→ **Problem requirements**
Render the lines of the listing below as a JSON list of strings, with one string per line and blank lines omitted. Leave the pictures out.

_ _ _ _ _

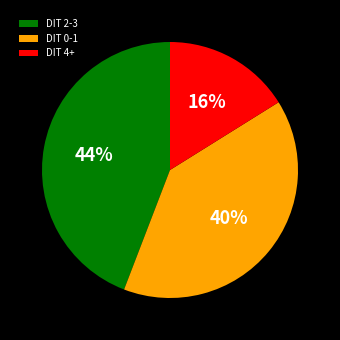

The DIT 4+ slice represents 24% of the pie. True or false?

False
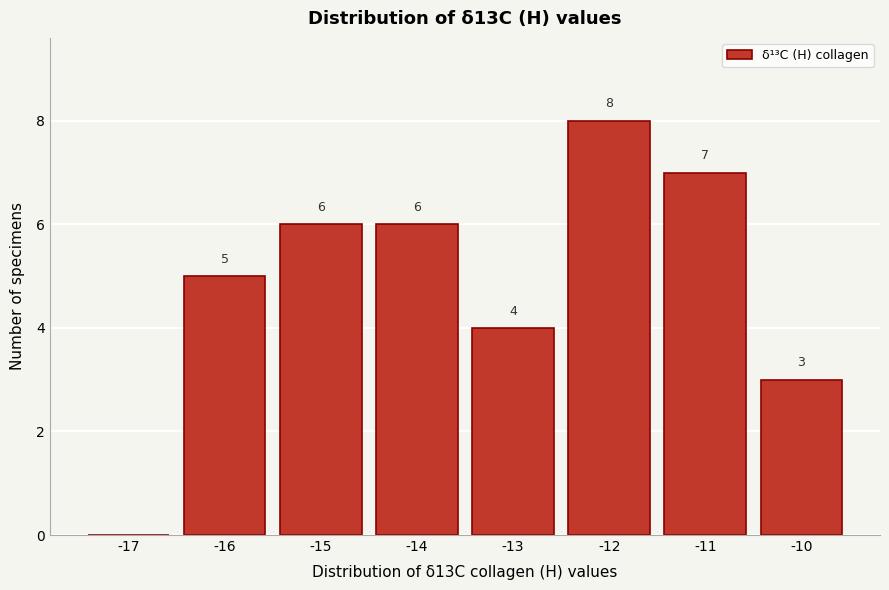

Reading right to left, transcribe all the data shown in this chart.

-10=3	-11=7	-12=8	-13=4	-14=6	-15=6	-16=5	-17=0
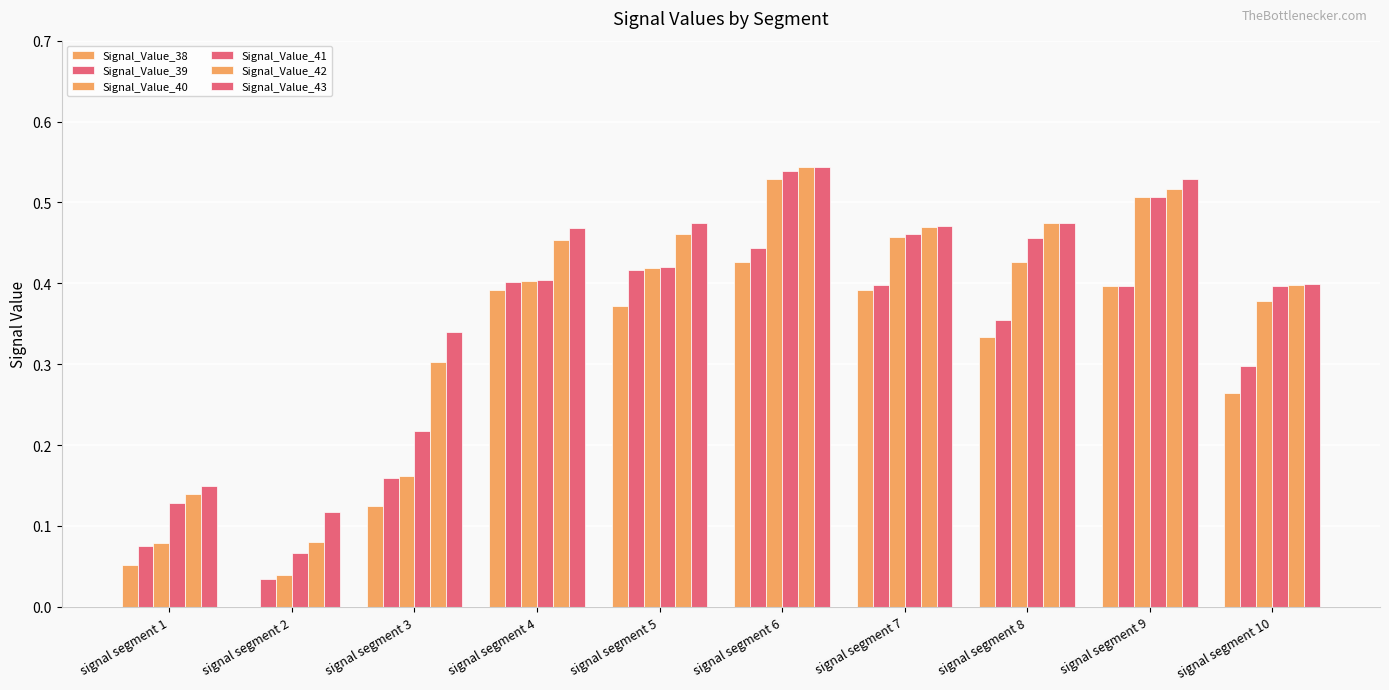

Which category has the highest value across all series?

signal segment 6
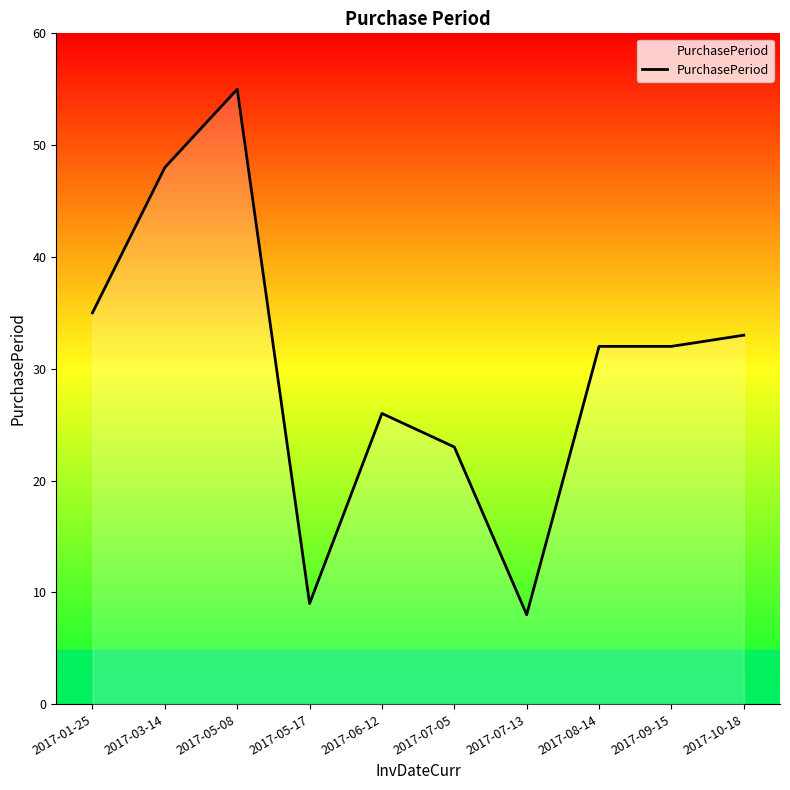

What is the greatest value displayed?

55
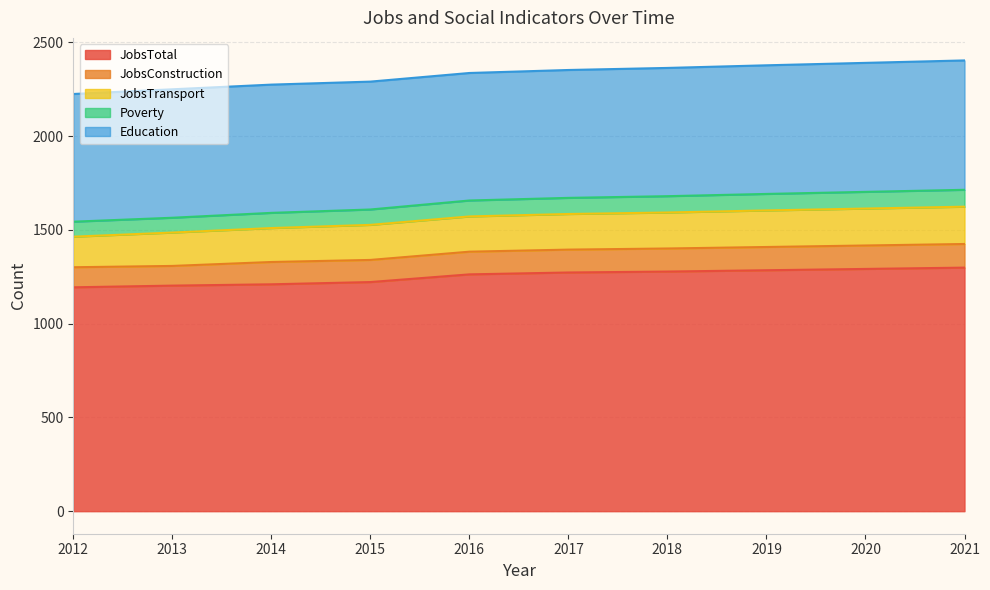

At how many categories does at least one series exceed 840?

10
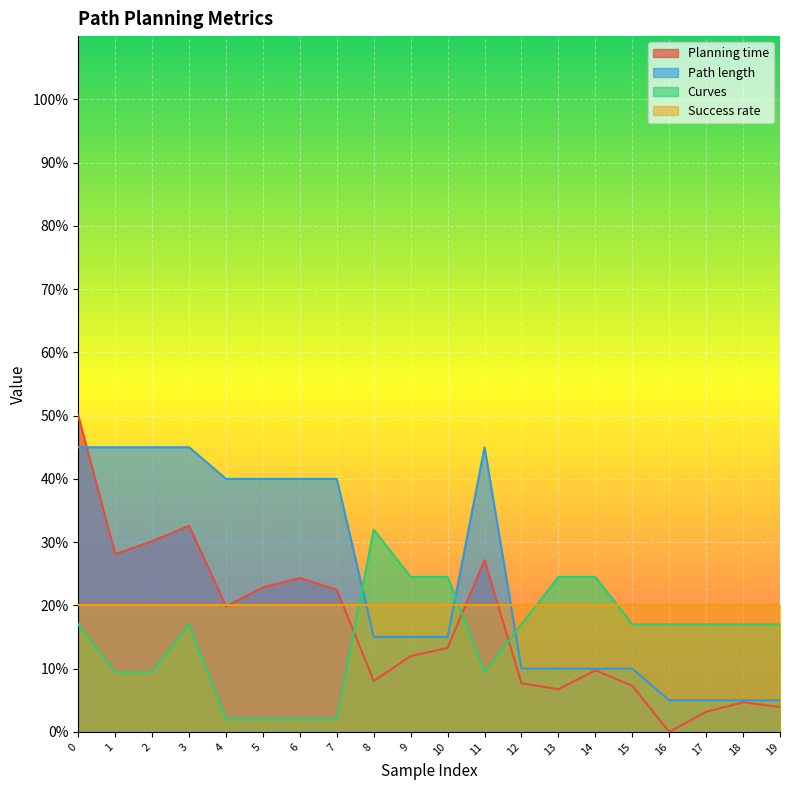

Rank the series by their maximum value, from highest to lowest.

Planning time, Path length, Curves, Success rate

_ _ _ _ _

→ **Result below**
[
  "The DIT 4+ slice represents 24% of the pie. True or false?",
  "False",
  "Reading right to left, transcribe all the data shown in this chart.",
  "-10=3\t-11=7\t-12=8\t-13=4\t-14=6\t-15=6\t-16=5\t-17=0",
  "Which category has the highest value across all series?",
  "signal segment 6",
  "What is the greatest value displayed?",
  "55",
  "At how many categories does at least one series exceed 840?",
  "10",
  "Rank the series by their maximum value, from highest to lowest.",
  "Planning time, Path length, Curves, Success rate"
]